■ Instruction: From the first record through the last, copy each one exactly.
[Start of Attachment]
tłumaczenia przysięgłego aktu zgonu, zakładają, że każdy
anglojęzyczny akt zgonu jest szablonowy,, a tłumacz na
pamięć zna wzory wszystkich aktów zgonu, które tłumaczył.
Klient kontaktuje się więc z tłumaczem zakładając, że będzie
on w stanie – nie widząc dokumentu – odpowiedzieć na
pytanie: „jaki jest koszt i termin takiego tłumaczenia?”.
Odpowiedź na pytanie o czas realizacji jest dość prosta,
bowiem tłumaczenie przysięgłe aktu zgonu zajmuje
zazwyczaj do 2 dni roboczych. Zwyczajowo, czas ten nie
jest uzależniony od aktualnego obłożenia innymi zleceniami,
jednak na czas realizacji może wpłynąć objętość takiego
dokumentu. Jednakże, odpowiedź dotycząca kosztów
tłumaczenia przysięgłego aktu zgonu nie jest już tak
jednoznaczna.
[End of Attachment]
■ Output of the task:
tłumaczenia przysięgłego aktu zgonu, zakładają, że każdy
anglojęzyczny akt zgonu jest szablonowy,, a tłumacz na
pamięć zna wzory wszystkich aktów zgonu, które tłumaczył.
Klient kontaktuje się więc z tłumaczem zakładając, że będzie
on w stanie – nie widząc dokumentu – odpowiedzieć na
pytanie: „jaki jest koszt i termin takiego tłumaczenia?”.
Odpowiedź na pytanie o czas realizacji jest dość prosta,
bowiem tłumaczenie przysięgłe aktu zgonu zajmuje
zazwyczaj do 2 dni roboczych. Zwyczajowo, czas ten nie
jest uzależniony od aktualnego obłożenia innymi zleceniami,
jednak na czas realizacji może wpłynąć objętość takiego
dokumentu. Jednakże, odpowiedź dotycząca kosztów
tłumaczenia przysięgłego aktu zgonu nie jest już tak
jednoznaczna.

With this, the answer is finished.